Colcher D, Carrasquillo J A, Esteban J M, Sugarbaker P, Reynolds J C, Siler K, Bryant G, Larson S M, Schlom J
Laboratory of Tumor Immunology and Biology, National Cancer Institute, Bethesda, MD 20892.
Int J Rad Appl Instrum B. 1987;14(3):251-62. doi: 10.1016/0883-2897(87)90049-3.

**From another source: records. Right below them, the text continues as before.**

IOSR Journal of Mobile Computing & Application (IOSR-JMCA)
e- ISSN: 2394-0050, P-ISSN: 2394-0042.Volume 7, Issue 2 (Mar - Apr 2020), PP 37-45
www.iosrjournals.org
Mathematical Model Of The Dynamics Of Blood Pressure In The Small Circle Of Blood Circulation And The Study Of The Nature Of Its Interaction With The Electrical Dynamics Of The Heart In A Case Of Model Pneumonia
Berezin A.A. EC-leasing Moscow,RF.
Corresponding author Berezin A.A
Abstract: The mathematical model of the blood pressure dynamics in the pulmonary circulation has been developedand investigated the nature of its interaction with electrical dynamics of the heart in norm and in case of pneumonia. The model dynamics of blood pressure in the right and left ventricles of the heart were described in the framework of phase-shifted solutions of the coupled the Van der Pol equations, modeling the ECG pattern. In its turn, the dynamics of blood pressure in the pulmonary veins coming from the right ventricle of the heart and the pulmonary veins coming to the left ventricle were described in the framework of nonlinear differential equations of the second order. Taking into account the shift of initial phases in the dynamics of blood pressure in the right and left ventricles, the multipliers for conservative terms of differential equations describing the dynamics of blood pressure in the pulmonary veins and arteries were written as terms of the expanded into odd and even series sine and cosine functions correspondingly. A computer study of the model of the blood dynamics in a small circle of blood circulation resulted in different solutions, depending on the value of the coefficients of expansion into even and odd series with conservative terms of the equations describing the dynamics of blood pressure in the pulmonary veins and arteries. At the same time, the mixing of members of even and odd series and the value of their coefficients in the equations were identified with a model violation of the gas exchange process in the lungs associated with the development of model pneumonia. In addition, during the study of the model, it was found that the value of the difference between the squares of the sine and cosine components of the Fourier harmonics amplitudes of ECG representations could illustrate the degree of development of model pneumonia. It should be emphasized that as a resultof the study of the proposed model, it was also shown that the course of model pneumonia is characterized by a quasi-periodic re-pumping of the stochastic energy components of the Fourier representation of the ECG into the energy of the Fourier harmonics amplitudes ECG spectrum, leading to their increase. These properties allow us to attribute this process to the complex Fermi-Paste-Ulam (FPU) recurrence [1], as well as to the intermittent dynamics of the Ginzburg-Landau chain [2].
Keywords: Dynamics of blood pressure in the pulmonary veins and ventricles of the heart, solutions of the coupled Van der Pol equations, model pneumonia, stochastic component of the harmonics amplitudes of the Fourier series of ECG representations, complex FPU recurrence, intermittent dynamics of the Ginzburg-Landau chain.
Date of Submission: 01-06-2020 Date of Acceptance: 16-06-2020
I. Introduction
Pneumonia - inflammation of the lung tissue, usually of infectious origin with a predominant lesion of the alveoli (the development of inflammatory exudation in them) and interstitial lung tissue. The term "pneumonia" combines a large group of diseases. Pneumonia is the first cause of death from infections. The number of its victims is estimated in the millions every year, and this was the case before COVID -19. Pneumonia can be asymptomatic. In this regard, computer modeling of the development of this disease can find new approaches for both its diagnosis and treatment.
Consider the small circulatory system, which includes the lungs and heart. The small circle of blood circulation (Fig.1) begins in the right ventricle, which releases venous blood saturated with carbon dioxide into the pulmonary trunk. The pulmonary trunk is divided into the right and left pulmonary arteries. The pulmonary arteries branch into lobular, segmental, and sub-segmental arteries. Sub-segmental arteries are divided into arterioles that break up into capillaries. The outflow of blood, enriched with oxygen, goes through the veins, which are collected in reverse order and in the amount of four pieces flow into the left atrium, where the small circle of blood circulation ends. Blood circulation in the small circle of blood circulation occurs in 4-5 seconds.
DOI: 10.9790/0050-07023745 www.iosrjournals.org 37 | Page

We have previously demonstrated a high degree of selective binding of monoclonal antibody (MAb) B72.3 to carcinomas of the colon, ovary, and breast in contrast to normal adult tissues using in vitro assays. In this report we demonstrate selective tumor localization in colorectal cancer patients after intravenously administering 131I-labeled MAb B72.3 IgG. Radiolocalization Indices (RI) (i.e. cpm 131I-labeled MAb per gram of tumor vs cpm per gram of normal tissues), were obtained by direct analyses of biopsy materials. Using an RI of greater than or equal to 3 as a positive localization, tumor lesions in various sites from 17/20 patients scored positive. In eight of these patients, all tumor lesions demonstrated RIs of greater than 3, while in five patients RIs of some lesions were greater than 10 and as high as 30-46. Seventy percent (99/142) of the tumor lesions showed RIs of greater than 3, while only 12 of 210 histologically confirmed normal tissues examined showed RIs of greater than 3. These tissues were either adjacent to the tumor or the draining tumor masses or, as in the case of two patients, was caused by high levels of circulating immune complexes that deposited in the spleen. Positive scintigraphic images (confirmed at surgery) were observed in 14/27 patients. No toxicity or adverse reactions were observed with either MAb. These studies provide absolute quantitative analyses of the actual delivery of radiolabeled MAb to carcinoma lesions vs a wide range of adjacent and distal normal tissues and establishes the means for other diagnostic and potential therapeutic applications of this antibody alone, or in combinations with other monoclonal antibodies.
我们之前通过体外试验证明,与正常成人组织相比,单克隆抗体(MAb)B72.3对结肠、卵巢和乳腺癌具有高度的选择性结合。在本报告中,我们展示了静脉注射131I标记的MAb B72.3 IgG后,在结直肠癌患者体内的选择性肿瘤定位。通过对活检材料的直接分析获得放射性定位指数(RI)(即每克肿瘤中131I标记的MAb的每分钟计数与每克正常组织的每分钟计数之比)。以RI大于或等于3作为阳性定位标准,20例患者中17例不同部位的肿瘤病变评分呈阳性。在其中8例患者中,所有肿瘤病变的RI均大于3,而在5例患者中,部分病变的RI大于10,高达30 - 46。70%(99/142)的肿瘤病变RI大于3,而在检查的210例经组织学证实的正常组织中,只有12例RI大于3。这些组织要么与肿瘤相邻,要么是引流肿瘤块,或者如2例患者的情况,是由沉积在脾脏中的高水平循环免疫复合物引起的。27例患者中有14例观察到阳性闪烁图像(手术时证实)。两种MAb均未观察到毒性或不良反应。这些研究提供了对放射性标记的MAb实际输送到癌病变与广泛的相邻和远处正常组织的绝对定量分析,并建立了该抗体单独或与其他单克隆抗体联合用于其他诊断和潜在治疗应用的方法。